Memoria, domande, conoscenza
“E lo narrerai a tuo figlio in quel giorno dicendo: in grazia di questo operò il Signore per farmi uscire dall’Egitto” (Shemot 13; 8).
Oggi si celebra in tutta l’Europa il Giorno della Memoria, in ricordo del 27 Gennaio 1945 quando fu liberato il campo di sterminio di Auschwitz. Se ne parla in ogni contesto: scuole, università, palinsesti televisivi e manifestazioni pubbliche volute dalle autorità nazionali e locali. La partecipazione delle nostre Comunità è indubbiamente sempre disponibile e super attiva; recarsi a portare le nostre testimonianze personali o indirette o, dove è possibile, con coloro che, miracolosamente scampati a quel disastro umano, tentano di raccontare, per tenere allenata la memoria delle nuove generazioni. Allenare la memoria perché purtroppo oggi la memoria dei giovani deve mantenere un costante allenamento, per non cadere nell’oblio di ciò che li circonda.
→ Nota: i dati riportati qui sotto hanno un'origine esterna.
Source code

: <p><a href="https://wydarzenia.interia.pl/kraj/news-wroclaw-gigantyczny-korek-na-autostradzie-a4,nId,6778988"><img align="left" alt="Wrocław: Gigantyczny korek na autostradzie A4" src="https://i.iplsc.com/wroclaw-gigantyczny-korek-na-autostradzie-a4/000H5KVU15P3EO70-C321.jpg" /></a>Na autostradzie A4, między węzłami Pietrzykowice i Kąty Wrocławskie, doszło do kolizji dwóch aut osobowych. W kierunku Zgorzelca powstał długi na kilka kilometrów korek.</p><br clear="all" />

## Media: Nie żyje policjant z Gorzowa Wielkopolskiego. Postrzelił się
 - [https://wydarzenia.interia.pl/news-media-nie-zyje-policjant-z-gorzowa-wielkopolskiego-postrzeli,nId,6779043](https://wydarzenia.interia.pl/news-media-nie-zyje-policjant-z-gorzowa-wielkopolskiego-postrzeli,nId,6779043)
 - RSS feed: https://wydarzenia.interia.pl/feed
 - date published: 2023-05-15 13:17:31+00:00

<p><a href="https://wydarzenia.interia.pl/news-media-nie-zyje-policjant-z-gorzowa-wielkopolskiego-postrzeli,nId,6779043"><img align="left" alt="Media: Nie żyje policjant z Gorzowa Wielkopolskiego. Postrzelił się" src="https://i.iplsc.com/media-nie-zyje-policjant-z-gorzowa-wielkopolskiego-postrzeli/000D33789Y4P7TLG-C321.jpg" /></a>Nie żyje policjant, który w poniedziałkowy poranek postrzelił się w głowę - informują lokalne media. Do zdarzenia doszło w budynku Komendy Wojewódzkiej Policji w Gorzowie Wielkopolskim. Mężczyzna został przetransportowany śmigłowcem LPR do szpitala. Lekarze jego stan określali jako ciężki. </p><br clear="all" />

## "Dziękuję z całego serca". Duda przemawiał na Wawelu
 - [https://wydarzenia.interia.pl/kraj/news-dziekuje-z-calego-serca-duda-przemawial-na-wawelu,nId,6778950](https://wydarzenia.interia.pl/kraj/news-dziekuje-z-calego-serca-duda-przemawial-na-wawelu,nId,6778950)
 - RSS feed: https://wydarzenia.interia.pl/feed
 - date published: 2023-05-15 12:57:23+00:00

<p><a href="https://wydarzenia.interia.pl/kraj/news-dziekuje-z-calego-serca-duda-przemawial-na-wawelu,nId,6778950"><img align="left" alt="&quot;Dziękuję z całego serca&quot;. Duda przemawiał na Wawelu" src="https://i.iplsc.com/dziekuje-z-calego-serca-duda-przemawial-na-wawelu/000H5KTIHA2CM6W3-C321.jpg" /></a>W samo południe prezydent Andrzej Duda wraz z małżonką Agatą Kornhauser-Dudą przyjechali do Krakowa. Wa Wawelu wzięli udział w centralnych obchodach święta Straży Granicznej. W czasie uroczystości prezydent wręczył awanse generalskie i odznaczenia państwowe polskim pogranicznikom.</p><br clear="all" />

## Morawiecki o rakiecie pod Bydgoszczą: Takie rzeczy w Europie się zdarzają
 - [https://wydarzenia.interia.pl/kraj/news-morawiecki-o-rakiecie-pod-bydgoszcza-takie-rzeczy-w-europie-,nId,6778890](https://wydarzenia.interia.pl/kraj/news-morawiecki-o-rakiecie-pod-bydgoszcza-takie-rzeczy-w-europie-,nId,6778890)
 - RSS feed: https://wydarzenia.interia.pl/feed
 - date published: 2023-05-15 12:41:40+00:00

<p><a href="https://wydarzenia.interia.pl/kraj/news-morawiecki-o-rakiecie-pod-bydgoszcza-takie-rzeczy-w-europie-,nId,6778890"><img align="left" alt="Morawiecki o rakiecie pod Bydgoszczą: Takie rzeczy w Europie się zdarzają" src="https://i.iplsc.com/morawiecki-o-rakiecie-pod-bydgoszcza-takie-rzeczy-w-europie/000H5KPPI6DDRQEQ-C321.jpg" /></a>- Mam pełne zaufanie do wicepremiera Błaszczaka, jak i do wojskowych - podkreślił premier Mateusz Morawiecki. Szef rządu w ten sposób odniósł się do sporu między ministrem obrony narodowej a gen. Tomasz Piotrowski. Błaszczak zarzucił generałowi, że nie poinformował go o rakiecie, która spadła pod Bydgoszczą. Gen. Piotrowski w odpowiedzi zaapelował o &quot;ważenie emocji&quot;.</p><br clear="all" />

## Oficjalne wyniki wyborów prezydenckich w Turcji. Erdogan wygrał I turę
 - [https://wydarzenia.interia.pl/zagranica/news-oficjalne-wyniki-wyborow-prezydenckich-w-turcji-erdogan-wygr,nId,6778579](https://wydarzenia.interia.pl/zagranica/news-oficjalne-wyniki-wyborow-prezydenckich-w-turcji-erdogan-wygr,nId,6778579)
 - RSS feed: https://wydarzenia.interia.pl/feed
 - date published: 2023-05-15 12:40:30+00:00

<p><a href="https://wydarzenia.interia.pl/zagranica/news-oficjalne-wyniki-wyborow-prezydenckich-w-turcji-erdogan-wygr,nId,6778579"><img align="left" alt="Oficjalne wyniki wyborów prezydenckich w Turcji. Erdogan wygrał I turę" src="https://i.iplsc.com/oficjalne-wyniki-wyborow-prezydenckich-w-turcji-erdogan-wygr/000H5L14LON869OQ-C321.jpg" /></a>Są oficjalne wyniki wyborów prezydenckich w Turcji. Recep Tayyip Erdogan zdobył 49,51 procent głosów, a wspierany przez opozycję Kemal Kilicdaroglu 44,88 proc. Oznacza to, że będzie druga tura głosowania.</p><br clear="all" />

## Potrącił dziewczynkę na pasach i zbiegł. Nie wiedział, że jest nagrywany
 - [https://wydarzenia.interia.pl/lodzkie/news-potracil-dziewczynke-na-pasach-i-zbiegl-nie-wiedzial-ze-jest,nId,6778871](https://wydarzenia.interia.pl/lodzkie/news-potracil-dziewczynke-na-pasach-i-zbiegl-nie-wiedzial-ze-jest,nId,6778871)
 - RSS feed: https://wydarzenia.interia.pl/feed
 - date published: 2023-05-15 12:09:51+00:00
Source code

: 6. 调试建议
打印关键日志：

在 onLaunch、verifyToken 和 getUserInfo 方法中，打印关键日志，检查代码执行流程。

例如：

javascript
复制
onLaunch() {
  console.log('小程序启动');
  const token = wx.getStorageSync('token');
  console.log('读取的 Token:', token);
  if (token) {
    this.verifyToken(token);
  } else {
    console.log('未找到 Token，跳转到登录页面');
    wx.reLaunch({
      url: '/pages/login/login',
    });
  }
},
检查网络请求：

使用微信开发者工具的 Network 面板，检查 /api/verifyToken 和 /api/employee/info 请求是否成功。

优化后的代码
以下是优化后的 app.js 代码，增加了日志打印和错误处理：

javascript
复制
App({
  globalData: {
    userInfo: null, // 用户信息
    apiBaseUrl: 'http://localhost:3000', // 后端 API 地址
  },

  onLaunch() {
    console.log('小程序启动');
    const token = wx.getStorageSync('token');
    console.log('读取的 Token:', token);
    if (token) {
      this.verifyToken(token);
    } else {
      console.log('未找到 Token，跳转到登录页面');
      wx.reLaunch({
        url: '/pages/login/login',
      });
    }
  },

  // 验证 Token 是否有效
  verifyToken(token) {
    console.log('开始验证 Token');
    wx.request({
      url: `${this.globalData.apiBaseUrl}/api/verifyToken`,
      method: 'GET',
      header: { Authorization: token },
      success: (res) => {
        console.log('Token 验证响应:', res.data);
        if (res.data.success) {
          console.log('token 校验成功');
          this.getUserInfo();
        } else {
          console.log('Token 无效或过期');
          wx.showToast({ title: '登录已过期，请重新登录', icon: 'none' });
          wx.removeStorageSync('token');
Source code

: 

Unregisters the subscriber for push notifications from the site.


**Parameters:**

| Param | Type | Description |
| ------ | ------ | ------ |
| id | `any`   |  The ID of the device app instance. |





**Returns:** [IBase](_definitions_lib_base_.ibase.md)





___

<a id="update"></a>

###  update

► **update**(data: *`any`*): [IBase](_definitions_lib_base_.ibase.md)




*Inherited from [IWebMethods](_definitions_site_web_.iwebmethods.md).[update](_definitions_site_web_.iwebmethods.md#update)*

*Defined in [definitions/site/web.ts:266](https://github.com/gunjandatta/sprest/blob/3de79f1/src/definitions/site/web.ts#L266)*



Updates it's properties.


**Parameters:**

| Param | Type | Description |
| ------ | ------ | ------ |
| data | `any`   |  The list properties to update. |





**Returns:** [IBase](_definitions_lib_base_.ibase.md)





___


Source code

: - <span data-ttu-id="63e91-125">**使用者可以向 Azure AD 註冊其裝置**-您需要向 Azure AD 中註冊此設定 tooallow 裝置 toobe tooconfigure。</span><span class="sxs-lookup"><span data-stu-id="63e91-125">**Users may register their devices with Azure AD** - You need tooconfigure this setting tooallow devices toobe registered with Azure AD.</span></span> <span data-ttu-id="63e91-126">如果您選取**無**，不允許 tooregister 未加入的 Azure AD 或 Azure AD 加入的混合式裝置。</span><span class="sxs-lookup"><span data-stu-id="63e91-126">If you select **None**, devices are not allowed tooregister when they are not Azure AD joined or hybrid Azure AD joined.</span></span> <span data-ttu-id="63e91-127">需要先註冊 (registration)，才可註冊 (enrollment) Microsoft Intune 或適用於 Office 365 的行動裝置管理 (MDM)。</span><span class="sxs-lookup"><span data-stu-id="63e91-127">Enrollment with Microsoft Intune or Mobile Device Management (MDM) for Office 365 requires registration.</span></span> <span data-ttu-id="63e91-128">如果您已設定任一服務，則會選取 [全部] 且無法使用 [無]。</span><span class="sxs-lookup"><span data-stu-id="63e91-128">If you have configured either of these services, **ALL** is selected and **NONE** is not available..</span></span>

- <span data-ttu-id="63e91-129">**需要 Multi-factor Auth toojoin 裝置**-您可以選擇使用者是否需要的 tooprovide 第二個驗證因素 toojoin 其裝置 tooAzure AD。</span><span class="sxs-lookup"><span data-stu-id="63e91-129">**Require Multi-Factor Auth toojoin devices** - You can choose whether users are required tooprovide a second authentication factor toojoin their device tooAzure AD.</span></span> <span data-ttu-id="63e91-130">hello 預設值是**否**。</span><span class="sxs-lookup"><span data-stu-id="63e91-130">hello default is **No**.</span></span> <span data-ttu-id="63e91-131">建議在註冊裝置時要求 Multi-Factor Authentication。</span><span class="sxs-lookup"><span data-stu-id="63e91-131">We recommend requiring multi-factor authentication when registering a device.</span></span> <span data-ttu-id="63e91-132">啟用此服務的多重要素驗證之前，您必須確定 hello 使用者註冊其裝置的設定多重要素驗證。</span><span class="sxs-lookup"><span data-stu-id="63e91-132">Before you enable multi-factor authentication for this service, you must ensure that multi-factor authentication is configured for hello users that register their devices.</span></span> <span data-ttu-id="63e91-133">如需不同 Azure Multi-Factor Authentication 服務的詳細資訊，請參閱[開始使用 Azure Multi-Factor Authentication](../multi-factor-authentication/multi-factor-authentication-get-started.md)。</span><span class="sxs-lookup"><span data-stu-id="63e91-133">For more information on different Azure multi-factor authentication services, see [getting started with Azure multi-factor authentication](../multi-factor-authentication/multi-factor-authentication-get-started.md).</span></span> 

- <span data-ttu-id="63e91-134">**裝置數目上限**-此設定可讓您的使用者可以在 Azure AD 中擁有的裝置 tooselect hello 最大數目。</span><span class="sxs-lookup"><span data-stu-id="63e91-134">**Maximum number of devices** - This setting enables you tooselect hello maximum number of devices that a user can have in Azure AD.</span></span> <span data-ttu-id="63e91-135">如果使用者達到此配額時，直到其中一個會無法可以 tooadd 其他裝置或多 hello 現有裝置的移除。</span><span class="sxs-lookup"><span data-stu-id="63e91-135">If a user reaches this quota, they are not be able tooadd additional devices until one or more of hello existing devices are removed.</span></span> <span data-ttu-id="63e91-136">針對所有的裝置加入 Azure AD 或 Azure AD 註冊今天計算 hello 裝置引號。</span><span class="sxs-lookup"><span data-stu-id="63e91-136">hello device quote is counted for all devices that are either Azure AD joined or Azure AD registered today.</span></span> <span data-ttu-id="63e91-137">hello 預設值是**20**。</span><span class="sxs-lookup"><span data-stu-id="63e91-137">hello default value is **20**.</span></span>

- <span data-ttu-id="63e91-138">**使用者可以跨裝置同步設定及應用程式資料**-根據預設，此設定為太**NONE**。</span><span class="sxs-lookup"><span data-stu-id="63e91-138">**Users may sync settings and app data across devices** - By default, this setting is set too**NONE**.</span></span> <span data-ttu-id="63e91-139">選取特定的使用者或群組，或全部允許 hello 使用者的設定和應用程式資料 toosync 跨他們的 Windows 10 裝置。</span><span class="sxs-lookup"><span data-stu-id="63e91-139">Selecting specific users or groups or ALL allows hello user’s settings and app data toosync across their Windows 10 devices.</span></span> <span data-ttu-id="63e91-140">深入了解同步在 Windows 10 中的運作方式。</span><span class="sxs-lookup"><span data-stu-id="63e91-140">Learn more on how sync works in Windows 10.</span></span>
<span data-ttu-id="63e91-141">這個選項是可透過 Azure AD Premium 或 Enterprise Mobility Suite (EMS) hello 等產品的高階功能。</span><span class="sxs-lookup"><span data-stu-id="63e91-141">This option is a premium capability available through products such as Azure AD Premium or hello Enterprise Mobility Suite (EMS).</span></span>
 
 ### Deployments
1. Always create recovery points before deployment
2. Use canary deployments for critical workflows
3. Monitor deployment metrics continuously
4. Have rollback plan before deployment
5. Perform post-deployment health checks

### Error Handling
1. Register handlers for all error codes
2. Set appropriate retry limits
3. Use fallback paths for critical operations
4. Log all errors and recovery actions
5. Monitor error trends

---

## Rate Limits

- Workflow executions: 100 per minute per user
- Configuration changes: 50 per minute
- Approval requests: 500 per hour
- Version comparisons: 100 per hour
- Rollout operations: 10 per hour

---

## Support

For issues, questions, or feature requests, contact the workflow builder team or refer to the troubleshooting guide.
Tutto questo avviene da circa un ventennio; da quando, con una legge del Parlamento europeo, si sanciva questa giornata come il Giorno della Memoria della Shoah.
I giovani sono l’obiettivo dell’insegnamento della storia della Shoah e di tutto ciò che accadde, nel nostro caso particolare in Italia, ma anche nel resto d’Europa: dalle leggi razziali o razziste fino alla Shoah e alla liberazione dal Nnzifascismo. Nella nostra parashà si parla ampiamente di memoria, di insegnamento e soprattutto di giovani generazioni: “Ve higgadtà le vinkhà ba iom haù – Lo narrerai a tuo figlio in quel giorno”. La mitzwà di narrare l’uscita dall’Egitto è alla base della nostra tradizione, poiché è l’inizio della nostra storia, ma anche perché non si possa mai dimenticare il tentativo degli egiziani di annientare il nostro popolo, togliendo loro ogni forma di dignità e identità. Il protagonista della Haggadà di Pesach non è tanto il più anziano della famiglia che inizia il racconto, quanto il più giovane che formula le famose quattro domande – ma nishtannà – che determinano poi la narrazione della storia.
La Haggadà è il memoriale del nostro popolo e, nonostante la numerosa distanza di anni che ci separa da quel tempo, noi abbiamo ancora il dovere di insegnare al nostro figlio (a seconda della sua capacità di apprendimento) l’uscita dall’Egitto, sempre nello stesso modo, perché “ba iom ha hù – in quel giorno” vuol dire che, nonostante sia trascorso molto tempo, non avrai alcun diritto di dimenticare, mantenendo con le giovani generazioni lo stesso atteggiamento nell’insegnare loro anche quando tutto sembra passato.
La stessa cosa vale anche per quello che fu la Shoah: abbiamo il dovere di far sì che siano i giovani a porre domande, attraverso la curiosità che deriva dal trovarsi davanti ai luoghi e alle testimonianze di chi ha vissuto quei barbari momenti.
Nel primo brano dello Shemà Israel troviamo scritto: “Ve shinnantam le vanekha” (Devarim 6;7); la traduzione di questo imperativo, suona con le parole: “lo insegnerai ai tuoi figli” ma, secondo alcuni commentatori il verbo “shinnantam” deriva dal termine”shen – dente”.
Essendo il dente aguzzo, punzecchia. Un buon insegnante o un genitore, nel mettere in pratica l’insegnamento ai più giovani, deve stimolare la loro curiosità, punzecchiandolo, portandoli così a fare più domande possibile. I chakhamim della mishnà sentenziano nel trattato di avot: “lo ha baishan lamed – il timido non studia” (Avot 2;5) poiché si vergogna di porre domande.
È per questo che, come avviene per Pesach che ricorda il sacrificio degli ebrei per l’ottenimento della libertà e l’indipendenza, anche riguardo a tutto ciò che fu in quel barbaro periodo, abbiamo il dovere di mettere i giovani nella condizione di domandare. Soltanto attraverso le domande si può ottenere una conoscenza buona e leale.